● AIM OF THE EXERCISE
Make an exact copy of each entry, leaving out every picture.

[Entries from a dataset]
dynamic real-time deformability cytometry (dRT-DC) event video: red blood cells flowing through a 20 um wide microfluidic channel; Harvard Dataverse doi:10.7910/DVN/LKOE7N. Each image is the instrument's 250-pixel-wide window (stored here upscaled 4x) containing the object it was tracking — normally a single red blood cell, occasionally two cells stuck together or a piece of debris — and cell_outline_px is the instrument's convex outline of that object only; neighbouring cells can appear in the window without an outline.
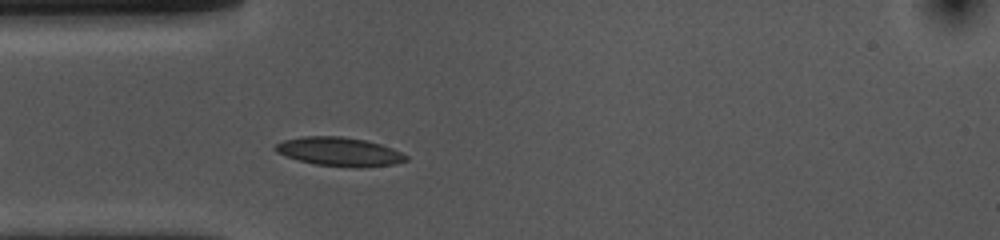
{"species": "common noctule bat (a hibernating species)", "species_latin": "Nyctalus noctula", "temperature_condition": "cold", "stored_images_in_passage": 22, "camera_frame_rate_fps": 3000, "um_per_image_px": 0.085, "animal": {"sex": "female", "body_mass_g": 10.0, "forearm_length_mm": 53.1}, "frame": {"image": 1, "passage_image": 5, "time_ms": 1.333, "image_size_px": [1000, 240], "cell_outline_px": [[408, 160], [396, 164], [360, 168], [356, 168], [316, 164], [300, 160], [276, 152], [276, 144], [284, 140], [304, 136], [340, 136], [364, 140], [380, 144], [392, 148], [408, 156]], "centroid_in_image_um": [28.9, 12.9], "position_along_channel_um": 56.1, "area_um2": 21.73}}
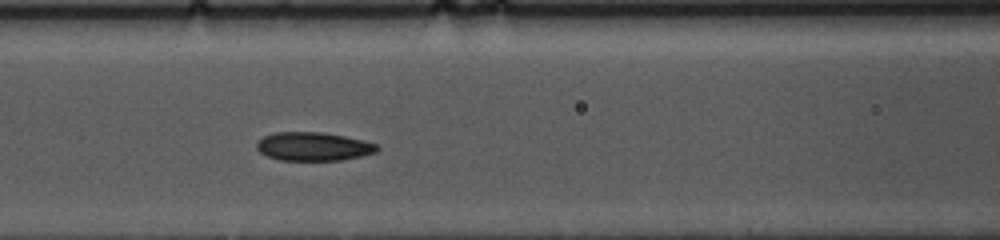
{"frame": {"image": 2, "passage_image": 12, "time_ms": 3.667, "image_size_px": [1000, 240], "cell_outline_px": [[380, 148], [376, 152], [360, 156], [340, 160], [280, 160], [268, 156], [260, 152], [256, 148], [256, 144], [264, 136], [276, 132], [320, 132], [344, 136], [364, 140], [376, 144]], "centroid_in_image_um": [26.64, 12.45], "position_along_channel_um": 140.0, "area_um2": 19.88}}
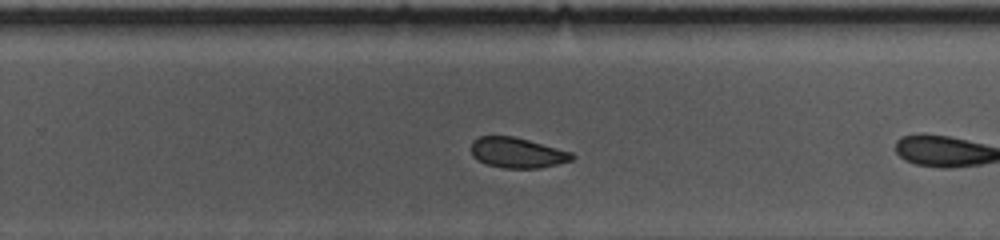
{"frame": {"image": 3, "passage_image": 21, "time_ms": 6.667, "image_size_px": [1000, 240], "cell_outline_px": [[576, 156], [572, 160], [540, 168], [504, 168], [484, 164], [476, 160], [472, 156], [472, 140], [480, 136], [512, 136], [528, 140], [572, 152]], "centroid_in_image_um": [43.94, 12.99], "position_along_channel_um": 285.9, "area_um2": 17.86}}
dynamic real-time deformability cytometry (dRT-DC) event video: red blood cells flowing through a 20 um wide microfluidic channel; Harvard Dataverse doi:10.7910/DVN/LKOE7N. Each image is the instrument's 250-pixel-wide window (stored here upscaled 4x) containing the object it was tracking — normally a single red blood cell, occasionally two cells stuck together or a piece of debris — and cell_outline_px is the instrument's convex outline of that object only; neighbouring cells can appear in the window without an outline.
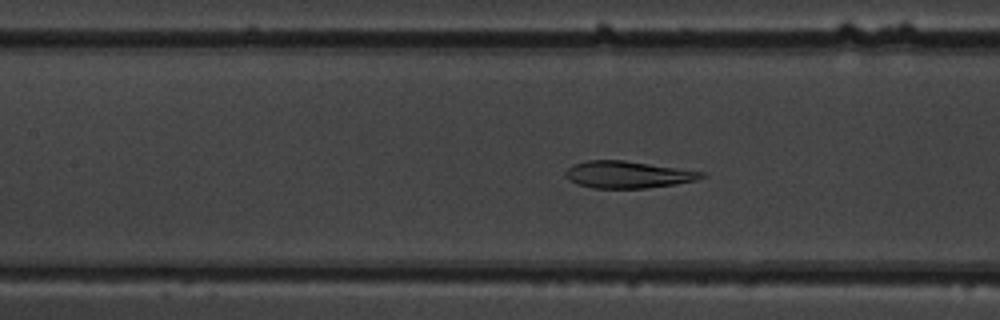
{"species": "common noctule bat (a hibernating species)", "species_latin": "Nyctalus noctula", "temperature_condition": "warm", "stored_images_in_passage": 39, "camera_frame_rate_fps": 3000, "um_per_image_px": 0.085, "animal": {"sex": "male", "body_mass_g": 19.5, "forearm_length_mm": 54.6}, "frame": {"image": 1, "passage_image": 11, "time_ms": 3.333, "image_size_px": [1000, 320], "cell_outline_px": [[708, 176], [696, 180], [676, 184], [644, 188], [592, 188], [576, 184], [564, 176], [564, 172], [572, 164], [588, 160], [624, 160], [704, 172]], "centroid_in_image_um": [53.34, 14.84], "position_along_channel_um": 154.1, "area_um2": 21.44}}
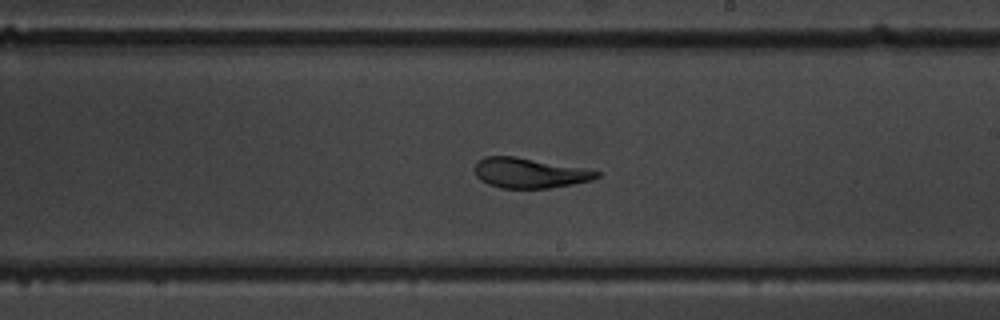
{"frame": {"image": 2, "passage_image": 18, "time_ms": 5.667, "image_size_px": [1000, 320], "cell_outline_px": [[600, 176], [592, 180], [572, 184], [548, 188], [500, 188], [488, 184], [480, 180], [476, 176], [476, 164], [484, 156], [516, 156], [584, 168], [600, 172]], "centroid_in_image_um": [45.01, 14.7], "position_along_channel_um": 244.0, "area_um2": 21.27}}
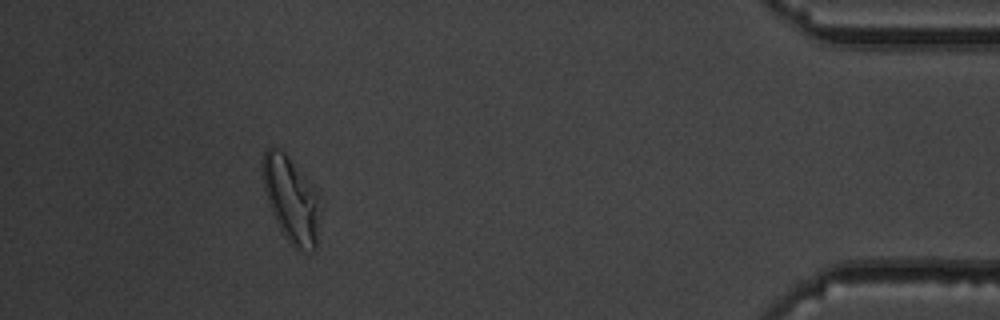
{"frame": {"image": 3, "passage_image": 35, "time_ms": 11.333, "image_size_px": [1000, 320], "cell_outline_px": [[320, 196], [316, 248], [312, 252], [308, 252], [296, 248], [284, 236], [268, 204], [264, 188], [260, 164], [264, 152], [268, 148], [280, 148], [284, 152], [312, 184]], "centroid_in_image_um": [24.74, 16.93], "position_along_channel_um": 410.5, "area_um2": 28.73}, "authors_computed_cell_mechanics": {"area_um2": 22.0796, "velocity_mm_per_s": 3.8731, "shape_relaxation_time_tau1_ms": 6.0857, "shape_relaxation_time_tau2_ms": 1.5447, "deformation_change_tau1": 0.2111, "deformation_change_tau2": 0.0912}}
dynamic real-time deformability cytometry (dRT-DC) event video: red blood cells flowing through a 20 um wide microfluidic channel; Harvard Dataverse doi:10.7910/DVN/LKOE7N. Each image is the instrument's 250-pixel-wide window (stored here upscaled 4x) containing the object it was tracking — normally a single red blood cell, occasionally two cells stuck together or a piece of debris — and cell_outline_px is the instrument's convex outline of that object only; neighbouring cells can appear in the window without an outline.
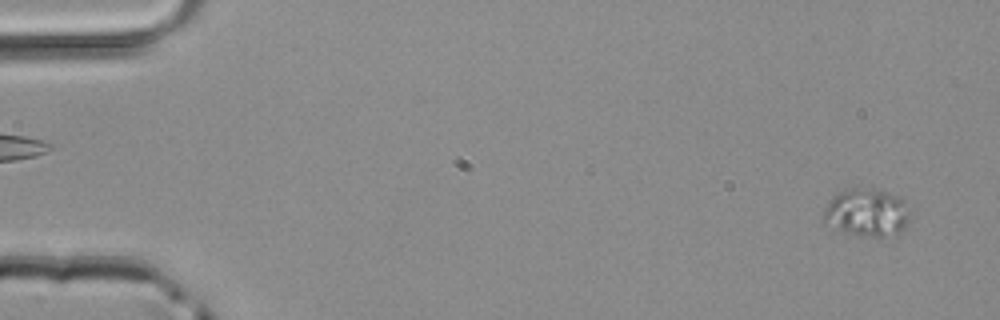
{"species": "common noctule bat (a hibernating species)", "species_latin": "Nyctalus noctula", "temperature_condition": "room temperature", "stored_images_in_passage": 49, "camera_frame_rate_fps": 3000, "um_per_image_px": 0.085, "animal": {"sex": "male", "body_mass_g": 20.4}, "frame": {"image": 1, "passage_image": 3, "time_ms": 0.667, "image_size_px": [1000, 320], "cell_outline_px": [[912, 212], [904, 228], [900, 232], [884, 236], [860, 236], [836, 228], [824, 220], [824, 208], [840, 192], [848, 188], [876, 188], [900, 196], [904, 200]], "centroid_in_image_um": [73.76, 18.04], "position_along_channel_um": 11.2, "area_um2": 23.93}}
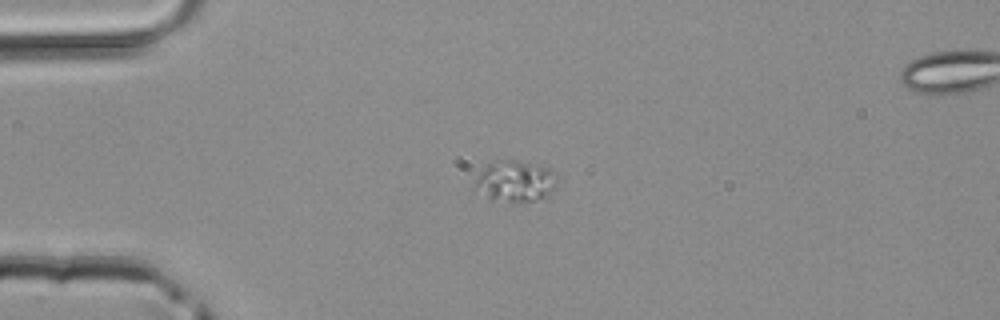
{"frame": {"image": 2, "passage_image": 13, "time_ms": 4.0, "image_size_px": [1000, 320], "cell_outline_px": [[556, 188], [548, 196], [536, 200], [488, 200], [472, 192], [472, 188], [476, 176], [484, 164], [504, 160], [512, 160], [548, 168], [556, 176]], "centroid_in_image_um": [43.68, 15.42], "position_along_channel_um": 41.3, "area_um2": 19.94}}
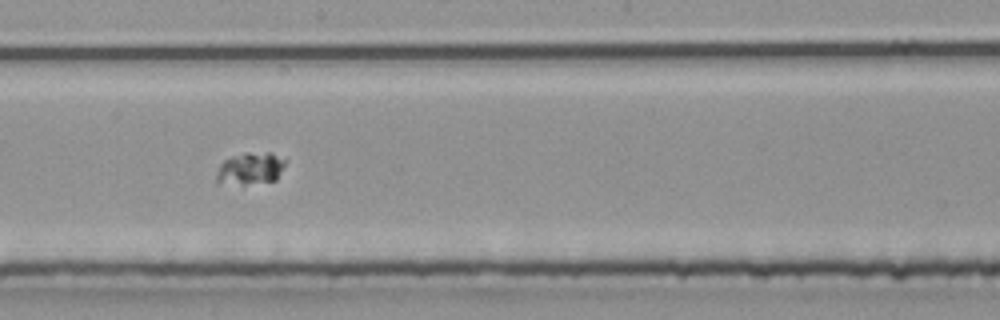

● COMPLETED EXERCISE
dynamic real-time deformability cytometry (dRT-DC) event video: red blood cells flowing through a 20 um wide microfluidic channel; Harvard Dataverse doi:10.7910/DVN/LKOE7N. Each image is the instrument's 250-pixel-wide window (stored here upscaled 4x) containing the object it was tracking — normally a single red blood cell, occasionally two cells stuck together or a piece of debris — and cell_outline_px is the instrument's convex outline of that object only; neighbouring cells can appear in the window without an outline.
{"species": "common noctule bat (a hibernating species)", "species_latin": "Nyctalus noctula", "temperature_condition": "cold", "stored_images_in_passage": 22, "camera_frame_rate_fps": 3000, "um_per_image_px": 0.085, "animal": {"sex": "female", "body_mass_g": 10.0, "forearm_length_mm": 53.1}, "frame": {"image": 1, "passage_image": 5, "time_ms": 1.333, "image_size_px": [1000, 240], "cell_outline_px": [[408, 160], [396, 164], [360, 168], [356, 168], [316, 164], [300, 160], [276, 152], [276, 144], [284, 140], [304, 136], [340, 136], [364, 140], [380, 144], [392, 148], [408, 156]], "centroid_in_image_um": [28.9, 12.9], "position_along_channel_um": 56.1, "area_um2": 21.73}}
{"frame": {"image": 2, "passage_image": 12, "time_ms": 3.667, "image_size_px": [1000, 240], "cell_outline_px": [[380, 148], [376, 152], [360, 156], [340, 160], [280, 160], [268, 156], [260, 152], [256, 148], [256, 144], [264, 136], [276, 132], [320, 132], [344, 136], [364, 140], [376, 144]], "centroid_in_image_um": [26.64, 12.45], "position_along_channel_um": 140.0, "area_um2": 19.88}}
{"frame": {"image": 3, "passage_image": 21, "time_ms": 6.667, "image_size_px": [1000, 240], "cell_outline_px": [[576, 156], [572, 160], [540, 168], [504, 168], [484, 164], [476, 160], [472, 156], [472, 140], [480, 136], [512, 136], [528, 140], [572, 152]], "centroid_in_image_um": [43.94, 12.99], "position_along_channel_um": 285.9, "area_um2": 17.86}}
dynamic real-time deformability cytometry (dRT-DC) event video: red blood cells flowing through a 20 um wide microfluidic channel; Harvard Dataverse doi:10.7910/DVN/LKOE7N. Each image is the instrument's 250-pixel-wide window (stored here upscaled 4x) containing the object it was tracking — normally a single red blood cell, occasionally two cells stuck together or a piece of debris — and cell_outline_px is the instrument's convex outline of that object only; neighbouring cells can appear in the window without an outline.
{"species": "common noctule bat (a hibernating species)", "species_latin": "Nyctalus noctula", "temperature_condition": "warm", "stored_images_in_passage": 39, "camera_frame_rate_fps": 3000, "um_per_image_px": 0.085, "animal": {"sex": "male", "body_mass_g": 19.5, "forearm_length_mm": 54.6}, "frame": {"image": 1, "passage_image": 11, "time_ms": 3.333, "image_size_px": [1000, 320], "cell_outline_px": [[708, 176], [696, 180], [676, 184], [644, 188], [592, 188], [576, 184], [564, 176], [564, 172], [572, 164], [588, 160], [624, 160], [704, 172]], "centroid_in_image_um": [53.34, 14.84], "position_along_channel_um": 154.1, "area_um2": 21.44}}
{"frame": {"image": 2, "passage_image": 18, "time_ms": 5.667, "image_size_px": [1000, 320], "cell_outline_px": [[600, 176], [592, 180], [572, 184], [548, 188], [500, 188], [488, 184], [480, 180], [476, 176], [476, 164], [484, 156], [516, 156], [584, 168], [600, 172]], "centroid_in_image_um": [45.01, 14.7], "position_along_channel_um": 244.0, "area_um2": 21.27}}
{"frame": {"image": 3, "passage_image": 35, "time_ms": 11.333, "image_size_px": [1000, 320], "cell_outline_px": [[320, 196], [316, 248], [312, 252], [308, 252], [296, 248], [284, 236], [268, 204], [264, 188], [260, 164], [264, 152], [268, 148], [280, 148], [284, 152], [312, 184]], "centroid_in_image_um": [24.74, 16.93], "position_along_channel_um": 410.5, "area_um2": 28.73}, "authors_computed_cell_mechanics": {"area_um2": 22.0796, "velocity_mm_per_s": 3.8731, "shape_relaxation_time_tau1_ms": 6.0857, "shape_relaxation_time_tau2_ms": 1.5447, "deformation_change_tau1": 0.2111, "deformation_change_tau2": 0.0912}}
dynamic real-time deformability cytometry (dRT-DC) event video: red blood cells flowing through a 20 um wide microfluidic channel; Harvard Dataverse doi:10.7910/DVN/LKOE7N. Each image is the instrument's 250-pixel-wide window (stored here upscaled 4x) containing the object it was tracking — normally a single red blood cell, occasionally two cells stuck together or a piece of debris — and cell_outline_px is the instrument's convex outline of that object only; neighbouring cells can appear in the window without an outline.
{"species": "common noctule bat (a hibernating species)", "species_latin": "Nyctalus noctula", "temperature_condition": "room temperature", "stored_images_in_passage": 49, "camera_frame_rate_fps": 3000, "um_per_image_px": 0.085, "animal": {"sex": "male", "body_mass_g": 20.4}, "frame": {"image": 1, "passage_image": 3, "time_ms": 0.667, "image_size_px": [1000, 320], "cell_outline_px": [[912, 212], [904, 228], [900, 232], [884, 236], [860, 236], [836, 228], [824, 220], [824, 208], [840, 192], [848, 188], [876, 188], [900, 196], [904, 200]], "centroid_in_image_um": [73.76, 18.04], "position_along_channel_um": 11.2, "area_um2": 23.93}}
{"frame": {"image": 2, "passage_image": 13, "time_ms": 4.0, "image_size_px": [1000, 320], "cell_outline_px": [[556, 188], [548, 196], [536, 200], [488, 200], [472, 192], [472, 188], [476, 176], [484, 164], [504, 160], [512, 160], [548, 168], [556, 176]], "centroid_in_image_um": [43.68, 15.42], "position_along_channel_um": 41.3, "area_um2": 19.94}}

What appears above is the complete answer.